As a trial run, Cooper agreed to hire Salt Water to publish “Finding Home at Lilac Hill.”
The book was a success and she published “Return to Lilac Hill,” a follow-up collection of short stories, six months later.
“They’ve been received well,” Cooper said. “I’ve had a good time with it so far. I’m still looking for an agent, but it’s opened up a whole new group of friends and connections.”
Cooper described her two most recent books as “women’s literature,” with a strong central female character.
“You could say that they’re romances, but my favorite thing about my main character is, sure, she winds up with a guy at the end, but if she didn’t, she’d be perfectly fine,” Cooper said.
Sarah Monroe, the lead character, struggles with depression and anxiety, something with which Cooper is familiar.
“I had experience and I had quite a few very good friends – and students – who’d experienced really severe anxiety disorder and depression,” she said. “They might try a medication for a while, but they wind up figuring out ways of figuring it out themselves, whether it’s through therapy or they just figure it out.
“This particular character has had a time of being on medication and decides to go without and to handle it herself because she’s a very private person,” Cooper said.
Cooper teaches 12th grade English and creative writing at Bennett High School in Salisbury, where she sees many of the same struggles every day.

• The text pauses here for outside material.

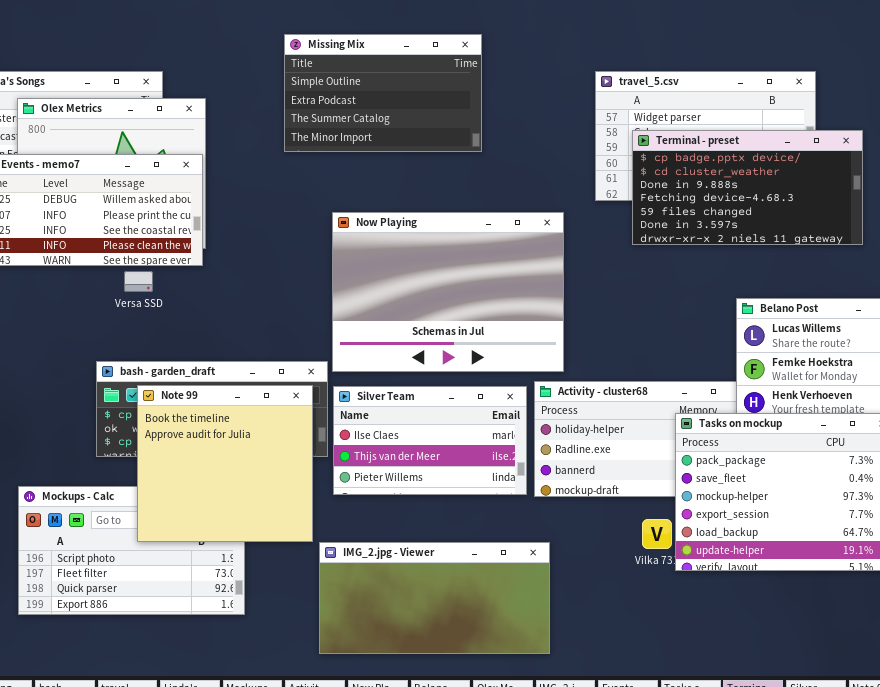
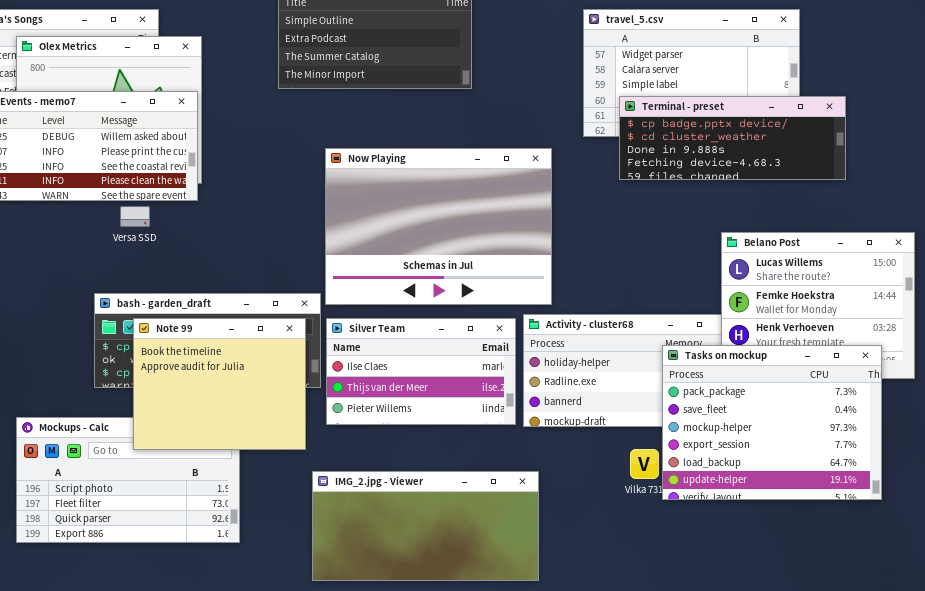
Terminal - preset: [632,130,863,245] -> [619,96,846,180], resized
Note 99: [137,385,313,542] -> [133,318,306,450], resized

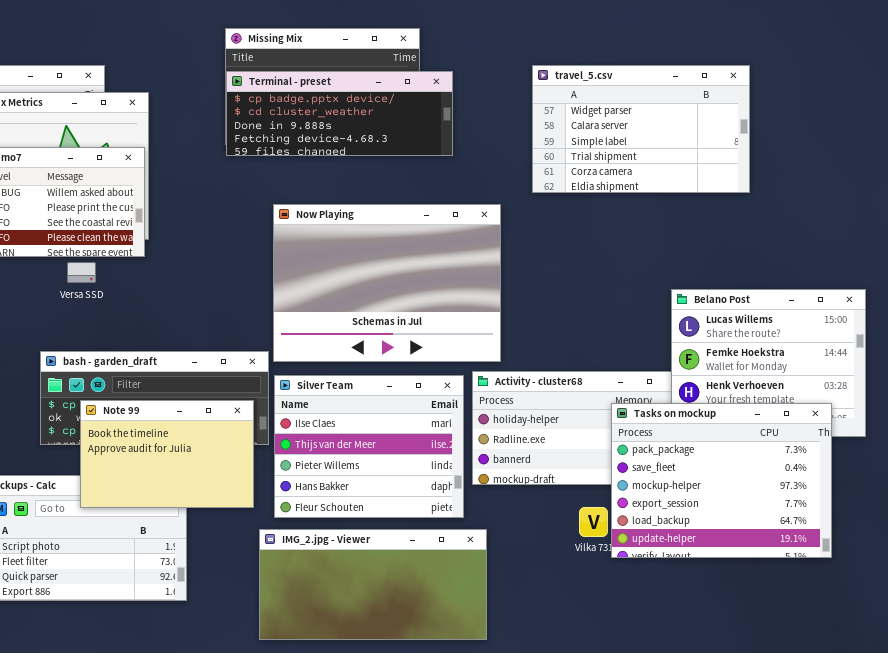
Terminal - preset: [619,96,846,180] -> [226,71,453,156], moved
Note 99: [133,318,306,450] -> [80,400,254,508], resized
Silver Team: [326,318,516,425] -> [274,375,464,518], resized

“It’s surprising how common it is and everybody thinks they’ve done it on their own for the first time, that they’re the only person that’s ever managed it like this,” Cooper said.
Cooper added a layer to Sarah by incorporating into the character her husband’s experiences as a chef.

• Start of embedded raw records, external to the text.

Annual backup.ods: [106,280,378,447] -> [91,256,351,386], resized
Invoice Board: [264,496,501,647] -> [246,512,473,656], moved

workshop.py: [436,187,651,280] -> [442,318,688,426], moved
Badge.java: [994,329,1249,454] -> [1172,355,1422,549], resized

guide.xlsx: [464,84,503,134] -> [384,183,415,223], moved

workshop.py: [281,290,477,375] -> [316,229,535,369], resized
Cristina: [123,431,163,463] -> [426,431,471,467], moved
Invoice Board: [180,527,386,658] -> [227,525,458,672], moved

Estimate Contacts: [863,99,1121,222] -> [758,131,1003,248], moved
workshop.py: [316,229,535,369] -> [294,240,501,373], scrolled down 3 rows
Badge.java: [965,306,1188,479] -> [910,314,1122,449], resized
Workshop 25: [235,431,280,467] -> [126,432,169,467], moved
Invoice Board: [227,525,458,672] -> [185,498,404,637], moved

“We’ve talked and argued recipes for years, so Sarah evolved into being a cook, and so everything she makes in the book we’ve actually made,” Cooper said.
Last week, while participating in the Baltimore book festival, Cooper said she reread several sections from the “Lilac” books, and was pleasantly surprised by how much she still enjoyed them.
“I thought, ‘Boy, I really do like this book,’” she said. “I’m happy that she’s out there, living without me. That’s what it’s like when you write these books – it’s your own little family and then you release them out to the public and out to the wild and they take on their own life.”
Cooper will read selections from the series during 2nd Friday. She also will promote the new chapter of the Maryland Writer’s Association she established with Fowler.
“We’re kind of in our own way being silly with it and calling it the ‘Lower, Slower Shore Chapter,’ because there’s a very strong upper shore group called the Eastern Shore Writer’s Association,” Cooper said. “I was on their board last year, and nothing negative about them at all, but they have a tendency to want to meet in the upper areas – St. Michael’s, Easton.
“I work a day job – I’m a five-day-a-week teacher, and to sacrifice writing time and family time to drive to Easton once a month is almost too much. So we decided to start this chapter,” Cooper added she said.
The group held its first meeting Oct. 2.
“The goal is to meet, network, do readings and just talk, basically, and have fun. You know – wine, beer, cheese, crackers and chocolates,” Cooper said.
“As a writer, you have a tendency to feel like you’re out there by yourself. You’re interfacing with a computer screen. It’s nice to get out there and talk about craft without the big pressure of a high-ticket speaker or having to buy a big lunch or anything like that,” Cooper added.
The group plans to meet the first Friday of each month.
Berlin’s 2nd Friday festivities will feature more than a dozen art displays in shops throughout the downtown area, along with sales and specials in area restaurants from 5-8 p.m.